Aims, Objectives and Background Scaphoid fractures require early identification to avoid complications such as painful non-union, avascular necrosis, and chronic wrist pain. Unfortunately, plain radiographs are insufficiently sensitive and so patients may require immobilisation and further imaging (e.g. MRI) despite normal initial radiographs.

The aim of this systematic review was to determine which clinical features best predict the presence of an occult scaphoid fracture that warrants immobilisation and further imaging.

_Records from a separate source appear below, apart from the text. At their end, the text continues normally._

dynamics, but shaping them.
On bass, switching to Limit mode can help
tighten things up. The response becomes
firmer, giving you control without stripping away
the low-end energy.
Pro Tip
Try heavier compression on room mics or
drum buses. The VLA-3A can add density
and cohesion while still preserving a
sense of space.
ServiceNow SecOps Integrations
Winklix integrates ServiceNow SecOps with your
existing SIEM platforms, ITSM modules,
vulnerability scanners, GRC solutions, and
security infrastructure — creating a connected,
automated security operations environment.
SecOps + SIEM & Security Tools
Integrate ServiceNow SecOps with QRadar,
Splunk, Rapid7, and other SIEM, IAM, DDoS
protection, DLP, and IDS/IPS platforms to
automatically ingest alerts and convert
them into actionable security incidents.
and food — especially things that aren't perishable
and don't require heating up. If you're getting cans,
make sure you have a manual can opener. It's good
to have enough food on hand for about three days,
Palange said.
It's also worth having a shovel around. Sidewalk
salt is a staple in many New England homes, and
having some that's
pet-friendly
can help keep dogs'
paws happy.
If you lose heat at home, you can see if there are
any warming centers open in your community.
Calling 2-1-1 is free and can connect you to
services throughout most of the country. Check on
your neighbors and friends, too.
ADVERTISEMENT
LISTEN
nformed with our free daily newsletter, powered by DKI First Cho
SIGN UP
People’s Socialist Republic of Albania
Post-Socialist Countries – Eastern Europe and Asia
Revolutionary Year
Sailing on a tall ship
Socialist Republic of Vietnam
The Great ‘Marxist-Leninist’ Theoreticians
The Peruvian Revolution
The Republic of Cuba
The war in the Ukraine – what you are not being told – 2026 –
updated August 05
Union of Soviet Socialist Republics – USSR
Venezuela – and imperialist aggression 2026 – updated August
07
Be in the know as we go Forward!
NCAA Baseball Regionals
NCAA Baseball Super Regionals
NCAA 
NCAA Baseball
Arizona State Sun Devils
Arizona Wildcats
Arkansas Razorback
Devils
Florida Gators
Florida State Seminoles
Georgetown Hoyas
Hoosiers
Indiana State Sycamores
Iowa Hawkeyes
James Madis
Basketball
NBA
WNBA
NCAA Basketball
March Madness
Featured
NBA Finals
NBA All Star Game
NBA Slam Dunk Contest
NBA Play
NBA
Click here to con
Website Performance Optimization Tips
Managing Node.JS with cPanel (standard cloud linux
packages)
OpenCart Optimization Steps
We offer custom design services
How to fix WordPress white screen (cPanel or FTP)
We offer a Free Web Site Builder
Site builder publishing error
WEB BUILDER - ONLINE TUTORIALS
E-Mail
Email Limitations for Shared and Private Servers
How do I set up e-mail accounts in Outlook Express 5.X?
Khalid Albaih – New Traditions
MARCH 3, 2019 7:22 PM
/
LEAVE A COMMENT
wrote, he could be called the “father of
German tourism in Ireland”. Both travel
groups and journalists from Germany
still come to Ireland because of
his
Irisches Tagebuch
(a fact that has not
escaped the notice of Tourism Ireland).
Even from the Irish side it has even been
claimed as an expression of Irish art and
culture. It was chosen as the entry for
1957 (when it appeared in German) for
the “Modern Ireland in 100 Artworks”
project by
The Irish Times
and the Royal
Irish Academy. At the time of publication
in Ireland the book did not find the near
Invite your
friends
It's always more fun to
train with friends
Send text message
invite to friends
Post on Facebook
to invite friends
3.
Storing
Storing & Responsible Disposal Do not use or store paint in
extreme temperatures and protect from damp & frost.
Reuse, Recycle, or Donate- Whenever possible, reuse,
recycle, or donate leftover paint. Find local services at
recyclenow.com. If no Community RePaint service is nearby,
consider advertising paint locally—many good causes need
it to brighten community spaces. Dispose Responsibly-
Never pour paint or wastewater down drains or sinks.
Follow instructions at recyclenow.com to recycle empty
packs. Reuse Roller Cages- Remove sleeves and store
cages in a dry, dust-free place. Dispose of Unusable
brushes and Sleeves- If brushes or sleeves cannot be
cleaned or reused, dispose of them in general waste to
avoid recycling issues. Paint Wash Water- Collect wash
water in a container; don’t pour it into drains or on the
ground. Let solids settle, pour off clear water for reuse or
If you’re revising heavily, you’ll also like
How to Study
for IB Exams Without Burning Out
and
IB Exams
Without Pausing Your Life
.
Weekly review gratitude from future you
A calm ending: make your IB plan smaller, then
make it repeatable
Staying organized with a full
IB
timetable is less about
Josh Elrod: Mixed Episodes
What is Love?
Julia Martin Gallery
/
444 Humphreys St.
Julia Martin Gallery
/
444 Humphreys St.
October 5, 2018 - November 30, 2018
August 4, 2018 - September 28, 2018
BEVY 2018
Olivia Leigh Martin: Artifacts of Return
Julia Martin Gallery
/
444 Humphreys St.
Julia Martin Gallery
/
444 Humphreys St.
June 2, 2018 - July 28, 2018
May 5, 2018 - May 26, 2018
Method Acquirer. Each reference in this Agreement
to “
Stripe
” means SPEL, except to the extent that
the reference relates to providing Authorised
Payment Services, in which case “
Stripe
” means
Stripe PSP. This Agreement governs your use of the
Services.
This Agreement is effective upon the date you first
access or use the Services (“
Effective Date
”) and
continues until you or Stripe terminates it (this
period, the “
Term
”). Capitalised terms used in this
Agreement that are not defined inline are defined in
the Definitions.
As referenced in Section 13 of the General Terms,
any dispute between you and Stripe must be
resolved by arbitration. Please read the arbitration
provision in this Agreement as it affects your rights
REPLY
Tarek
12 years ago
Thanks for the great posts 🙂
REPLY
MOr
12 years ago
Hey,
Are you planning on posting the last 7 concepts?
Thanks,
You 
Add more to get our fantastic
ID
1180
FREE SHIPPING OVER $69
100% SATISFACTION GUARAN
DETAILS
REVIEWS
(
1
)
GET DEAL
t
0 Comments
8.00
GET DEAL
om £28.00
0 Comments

Method and Design A systematic review of diagnostic test accuracy studies was undertaken. All study designs were included if they evaluated predictors of scaphoid fracture amongst patients with normal initial scaphoid radiographs. Quality assessment was undertaken using the Quality Assessment of Diagnostic Accuracy Studies 2 (QUADAS-2) tool. Depending on the number of studies, data were presented as individual data points, ranges, or meta-analysed by fitting either univariate random effects or multi-level mixed effects logistic regression models.

Results and Conclusion Eight studies reported data on 1,685 wrist injuries. The prevalence of scaphoid fracture despite normal radiographs was 7.3%. The most accurate predictors of occult scaphoid fracture were pain with supination against resistance (sensitivity 100%, specificity 97.9%, LR 45.0 [95% CI 6.5–312.5], supination strength <10% of contralateral side (sensitivity 84.6%, specificity 76.9%, LR 3.7 [95% CI 2.2–6.1]), pain on ulnar deviation (sensitivity 55.2%, specificity 76.4%, LR 2.3 [95% CI 1.8–3.0]), and pronation strength <10% of contralateral side (sensitivity 69.2%, specificity 64.6%, LR 2.0 [95% CI 1.2–3.2]). The absence of anatomical snuffbox tenderness significantly reduced the likelihood of an occult scaphoid fracture „(sensitivity 92.1, specificity 48.4, LR- 0.2 [95% CI 0.4–0.7]).

In conclusion, no single feature can satisfactorily exclude occult scaphoid fracture. However, a number of clinical findings significantly affect the pre-test likelihood of fracture. Future work should determine whether combinations of clinical findings can be used to guide which patients require immobilisation and further imaging despite normal initial radiographs.